> [Trecho apresentado]:
....

Hitchcock fez vários filmes passados em lugares pequenos

Tudo, absolutamente tudo vai se passar naquele pequeno espaço – a sala do apartamento de Jeff e a área que ele consegue ver a partir de sua cadeira de rodas, o pátio interno de um quarteirão do Village.

Pequeno espaço, o interior de uma quadra? Para Alfred Hitchcock, aquilo é uma imensidão. Afinal, ele já havia feito, por exemplo, um filme em que toda a ação se passa em um barco de salva-vidas (Um Barco e Nove Destinos/Lifeboat, 1944). Um outro em que absolutamente toda a ação se passa no interior de um apartamento, sem que a câmara mostre o que se passa lá fora (Festim Diabólico/Rope, 1951). Um outro em que praticamente toda a ação também se concentra em um apartamento (Disque M para Matar, 1954).

Quando o filme está com 4 minutos e tanto, toca o telefone. É Gunnison, o editor da revista – uma esperta sacada do roteirista John Michael Hayes para transmitir informações básicas aos espectadores. Gunnison havia se enganado de data, achava que Jeff já estaria para tirar o gesso no dia seguinte. Jeff explica que não, que é só na semana seguinte.

Pelo diálogo entre os dois (a voz de Gunnison é do ator Gig Young), o espectador fica sabendo que – conforme já haviam antecipado aquelas fotos nas paredes mostradas pela câmara – de fato Jeff é um fotógrafo de uma publicação importante, e está sempre viajando mundo afora. Se não fosse pelo fato de ainda estar com a perna engessada, naquela semana mesmo estaria embarcando para a Caxemira para uma nova reportagem.

Um sujeito grandalhão, sempre com a cara amarrada. Deve ser um criminoso

Naquelas semanas enervantes passadas em casa, sem poder sair, sem poder trabalhar, o sempre viajador, aventureiro L. B. Jefferies havia se dedicado a – fazer o que, não é mesmo? – observar o que acontecia à sua volta. Quer dizer: nos pátios internos do prédio e nos cômodos dos apartamentos que eram visíveis a partir de sua janela ali no segundo piso de seu edifício.

....

> [Instrução escrita]:
Dê prosseguimento ao trecho sobre o fotógrafo Jeff no filme de Hitchcock, a partir da última frase. Os dados provêm de outra fonte.

> [Dados fornecidos]:
....

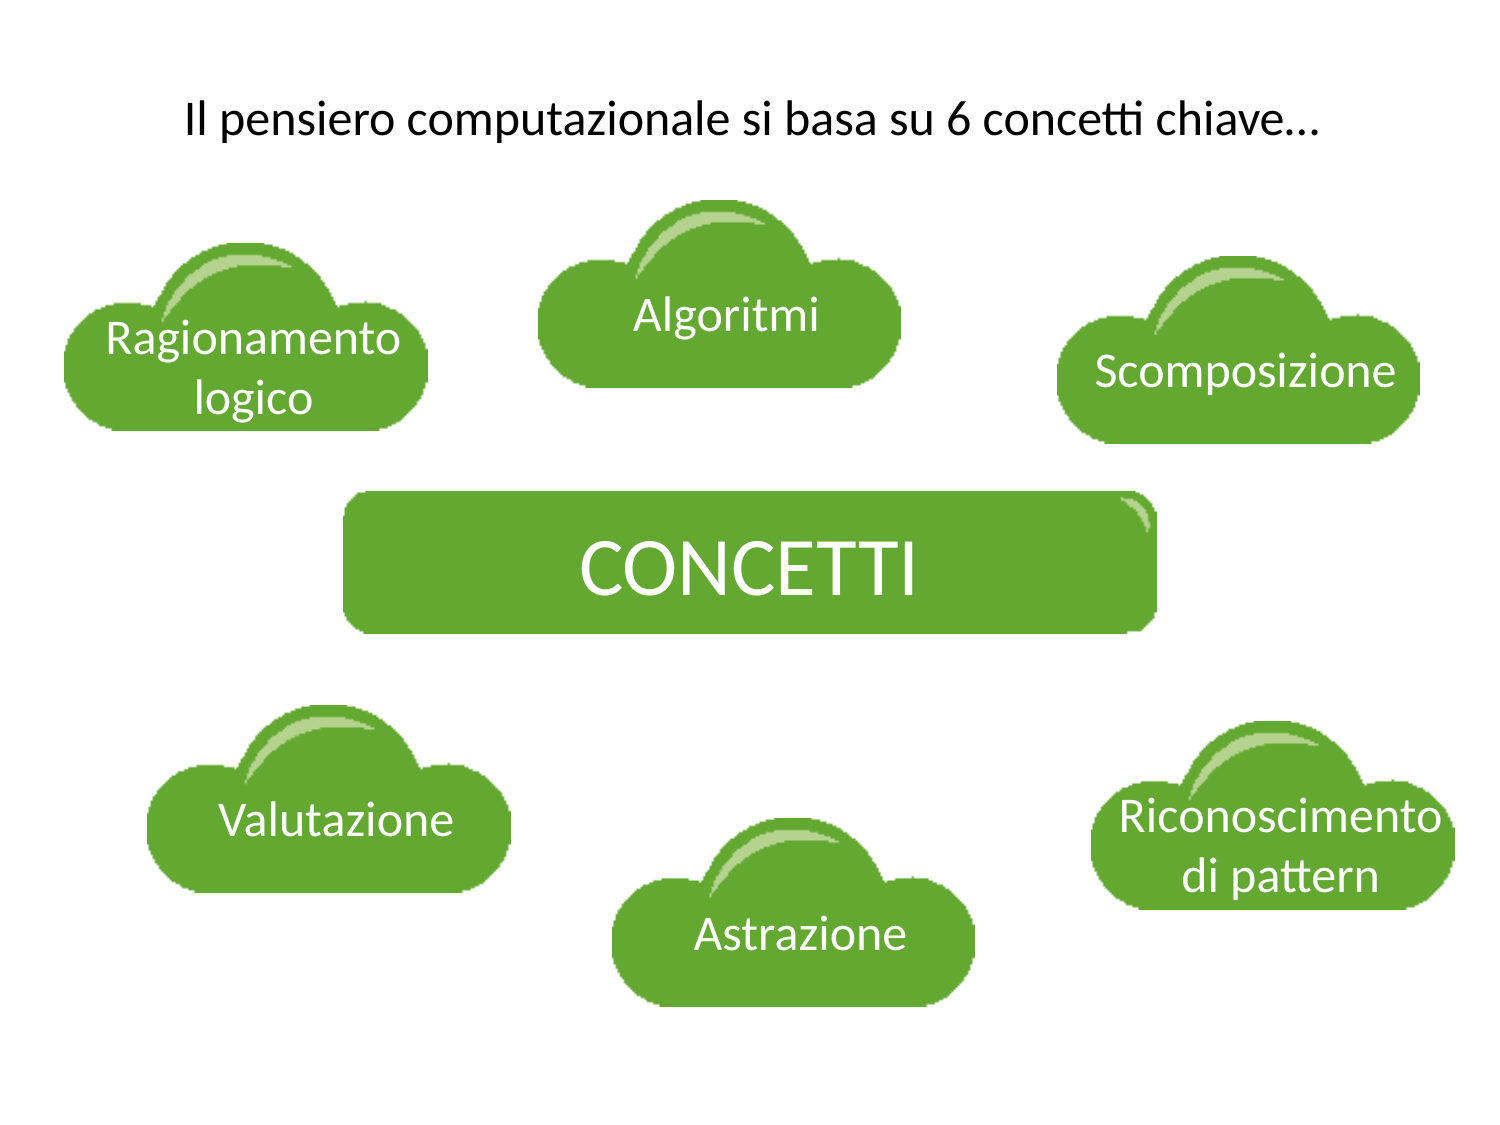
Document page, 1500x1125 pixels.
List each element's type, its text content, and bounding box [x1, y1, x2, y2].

....

> [Resposta esperada]:
Por absoluta falta de outra coisa para fazer, durante dias após dias, Jeff dedicou-se a bisbilhotar a vida dos outros.

Bisbilhotar. Esquadrinhar, fuçar a vida dos outros.

Tinha virado um voyeur – e a câmara de Hitchcock, a câmara mais voyeur da história do cinema, nos transforma, a cada um de nós, num voyeur também. Ficamos ali indiscretamente xeretando os passos de dança da bailarina que mora bem diante da janela de Jeff, e que ele chama de Miss Torso; as tentativas do compositor ali do outro apartamento de criar sua nova melodia; a vida sempre absolutamente solitária da mulher que já não é mais tão jovem assim, a srta. Corações Solitários; o casal que gosta de colocar o colchão na pequena varanda junto da escada de incêndio do seu prédio, e que cuida de um cachorrinho que iça e faz descer até o pátio interno por meio de uma caixinha presa por uma corda numa roldana; o recém-casado que não pode sequer chegar perto da janela para dar uma olhada no pátio que a mulher já o chama de volta.

A srta. Corações Solitários é interpretada por Judith Evelyn (na foto abaixo). O compositor, por Ross Bagdasarian. Miss Torso, a dançarina, por Georgine Darcy (na foto acima). O casal dono do cachorrinho, por Sara Berner e Frank Cady. Os recém-casados, por Rand Harper e Havis Davenport.

Chama especial atenção de Jeff (e, claro, chamará também a do espectador) um sujeito troncudo, grande, já grisalho, sempre com a cara fechada, que mora também no prédio bem do outro lado do pátio, diante do apartamento do nosso herói.

A mulher dele está sempre no quarto, na cama – parece doente, talvez até inválida. Os dois discutem, dá para ver que discutem.

O homem se chama Lars Thornwald, e é interpretado por Raymond Burr. Sua mulher, Emma, é feita por Irene Winston.

Uma noite, bem tarde, esse Lars Thornwald sai de casa carregando uma grande mala. Volta, e daí a pouco sai de novo com a mala. Começa a chover, chega a madrugada, e ele faz duas novas viagens da casa para a rua, sempre carregando a grande mala.

Como diz o título do conto que inspirou o filme, “It had to be murder”. Tinha que ser assassinato.

Vários dos personagens foram criados para o filme, não existiam no conto

O conto, publicado pela primeira vez em 1943, é de autoria de Cornell Woolrich (1903-1968), o autor americano que também usava os pseudônimos de William Irish e George Hopley. Contemporâneo dos grandes escritores de novelas policiais Dashiell Hammett, Raymond Chandler e Erle Stanley Gardner, Woolrich tinha o dom da prolixidade. Escreveu dezenas e dezenas de novelas e contos. Como bem nota a Wikipedia, nenhum outro autor escreveu tantas histórias que deram origens a filmes: o homem é o absoluto campeão. Estão listados na Wikipedia nada menos que 34 filmes baseados em histórias criadas pela imaginação de Cornell Woolrich.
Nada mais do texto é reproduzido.